Tricky integration with odd power

Question

Integrate:

$$\int\frac{x^7}{x^{12}-1}\, dx$$

I tried to do this by putting $x^6=u$, but couldn't solve it. Please help me out.

Answer 1

Put $u = x^4$. Then $du = 4x^3 dx$ so $x^7 dx= \frac{1}{4} u \,du$ so the integral becomes $$\int \frac{x^7}{x^{12} -1 } dx = \frac 1 4 \int \frac{u}{u^3-1} du = \frac 1 4 \int \frac{u}{(u-1)(u^2+u+1)} du.$$ Now you can use partial fractions.

Answer 2

If you really have no idea what you're doing, here's an idea.

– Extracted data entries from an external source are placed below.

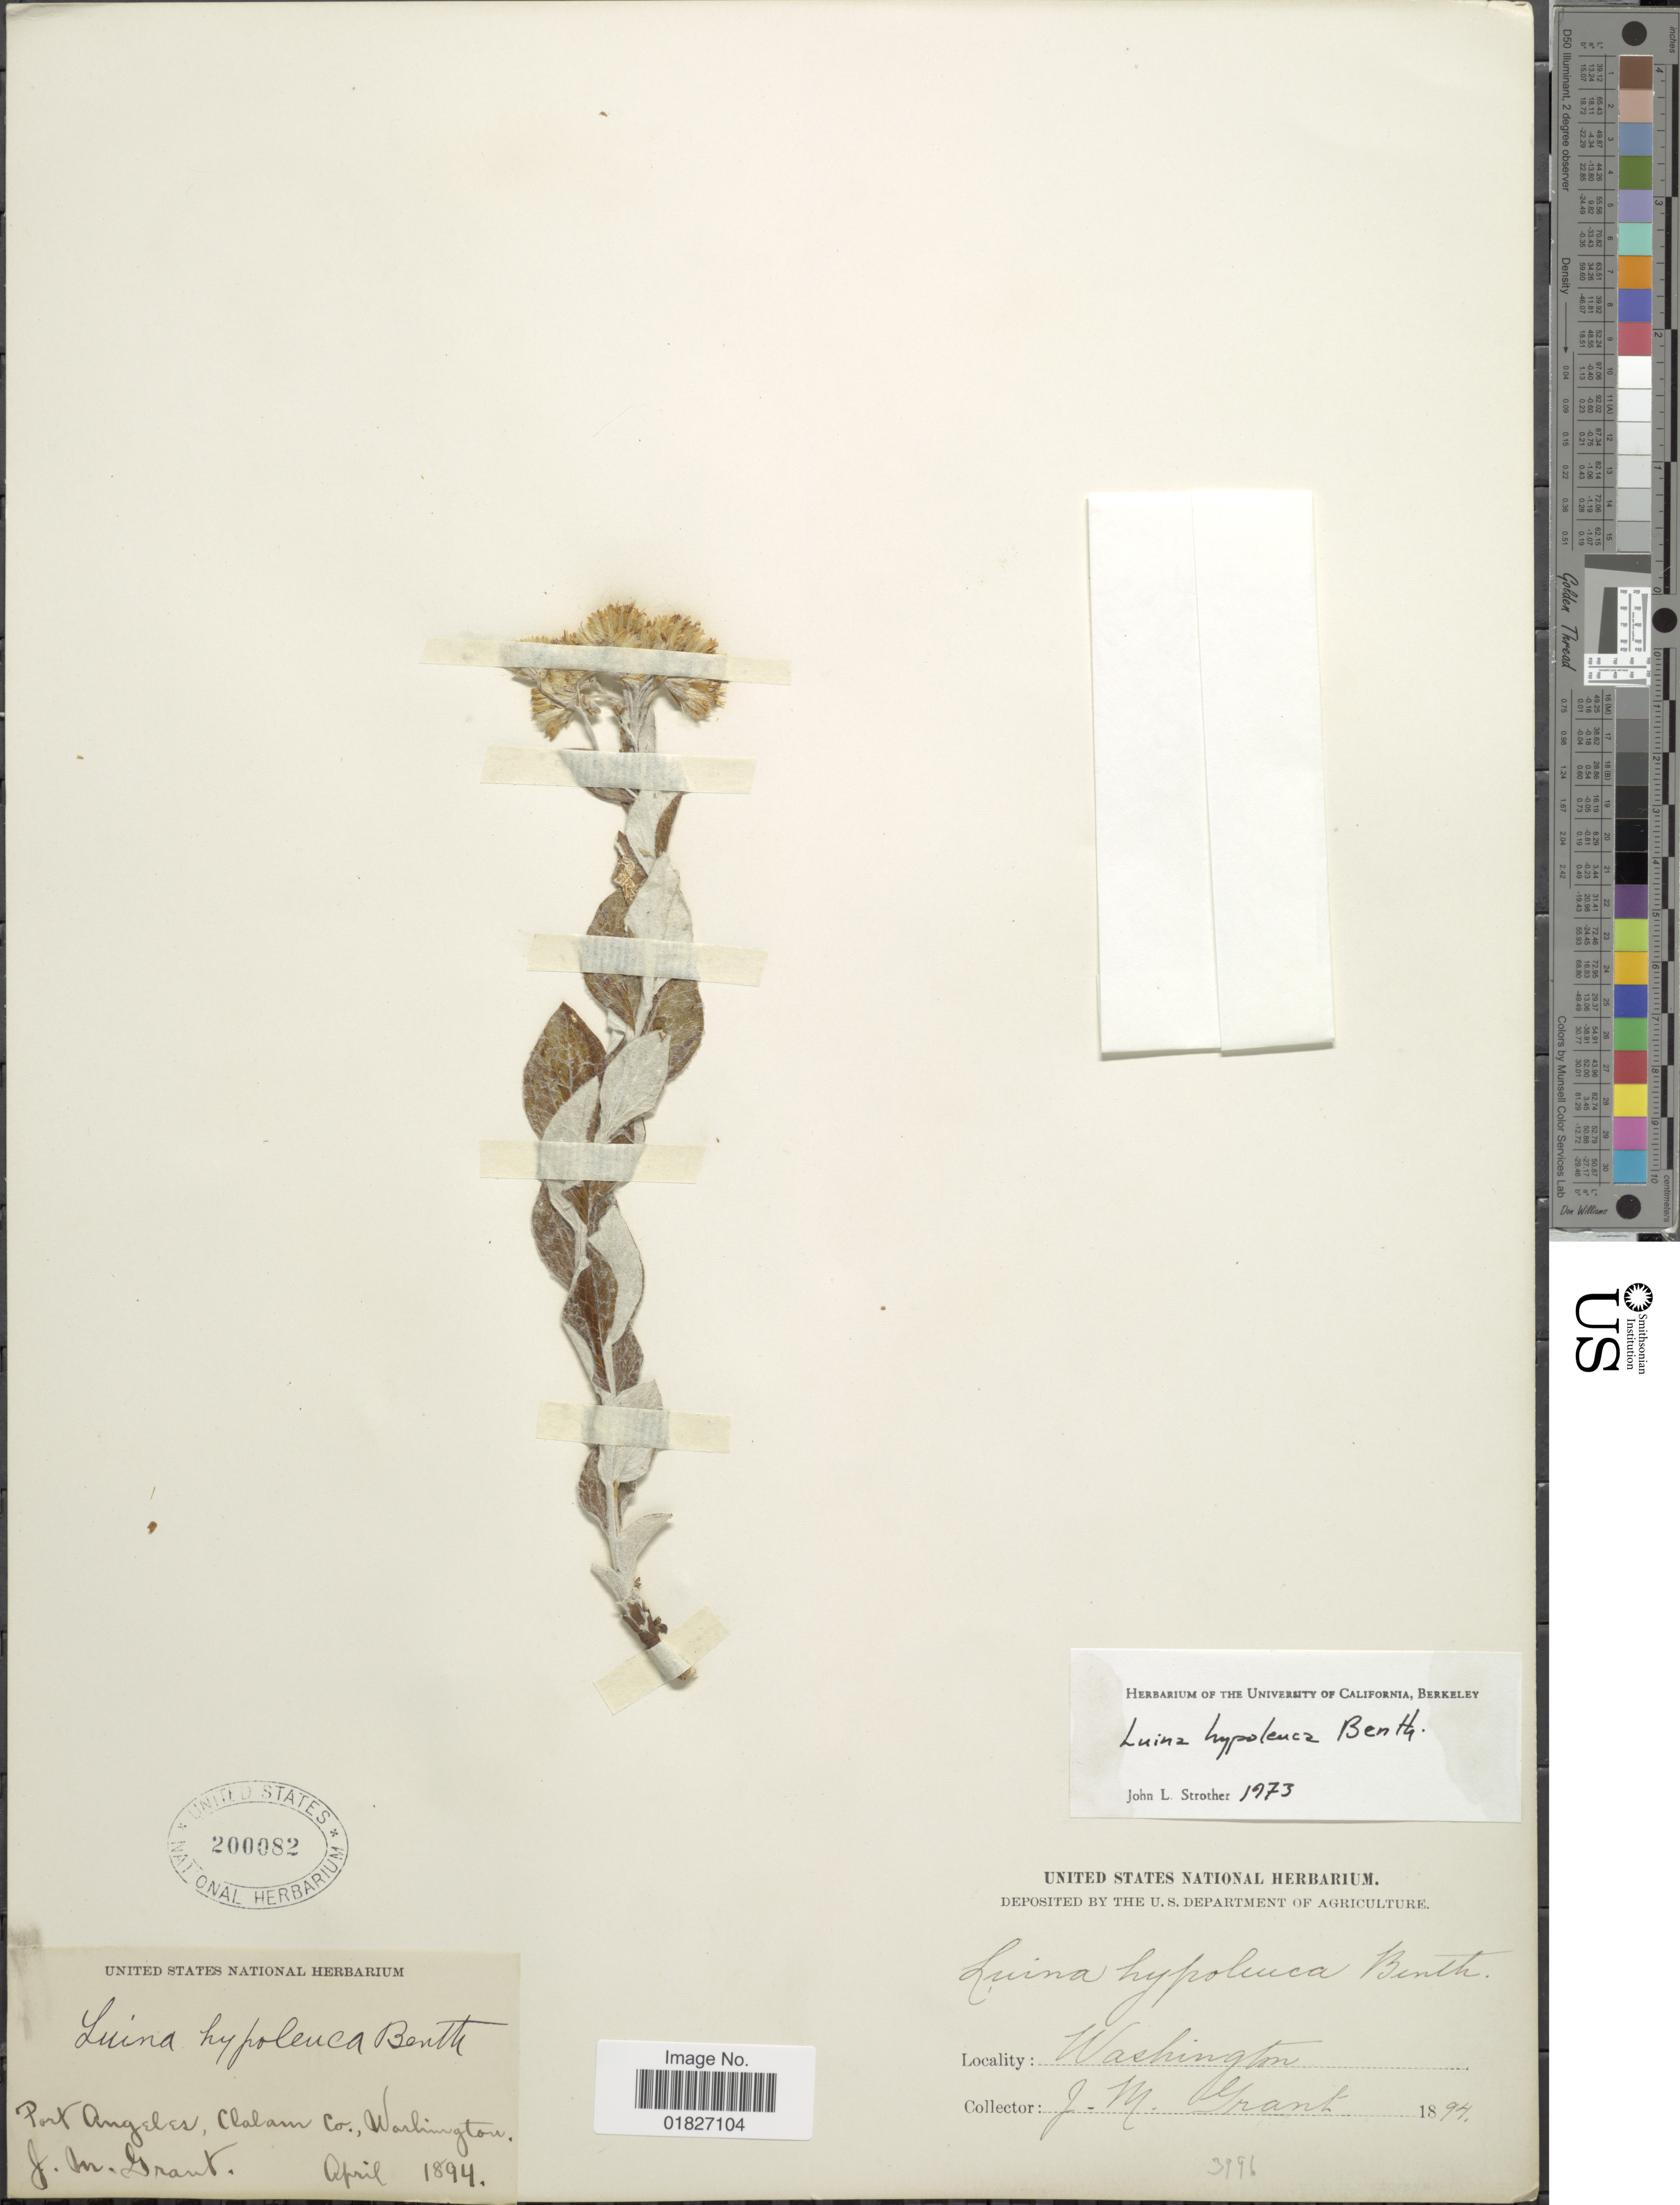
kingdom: Plantae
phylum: Tracheophyta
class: Magnoliopsida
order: Asterales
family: Asteraceae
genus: Luina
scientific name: Luina hypoleuca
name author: Benth.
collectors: J. M. Grant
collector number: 3996*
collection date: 1894-04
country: United States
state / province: Washington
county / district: Clallam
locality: Port Angeles, Clalam Co.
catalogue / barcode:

We want the denominator gone, so we let $u= x^{12}-1 \implies du=12x^{11}dx$
$$\int\frac{x^7}{x^{12}-1}dx =\frac{1}{12}\int\frac{x^7}{x^{11}u}du = \frac{1}{12}\int\frac{1}{x^{4}u}du$$
We now note that our definition above gives $x^4 = (u+1)^{1/3}$ $$\frac{1}{12}\int\frac{1}{u(u+1)^{1/3}}du$$ Let $v= u+1$ $$\frac{1}{12}\int\frac{1}{(u-1)u^{1/3}}dv = 12\int\frac{1}{u^{4/3}-u^{1/3}}dv$$
Let $p=v^{1/3} \implies 3p^2\,dp = dv$ $$\frac{1}{4}\int\frac{p^2}{p^4-p}dp = \frac{1}{4}\int\frac{p}{p^3-1}dp$$
Now we can solve through partial fractions. Of course, this is WAY harder than just using the substitution $u=x^4$, but can be useful if you can't think of a good substitution. Back when I was taking early Calculus classes I would often get stressed during tests and miss easy substitutions; however, when I got stressed I just went through a process like this where I just substitute over and over again until I get something I know how to work with. Many will disagree, but I find this to be a practical thing!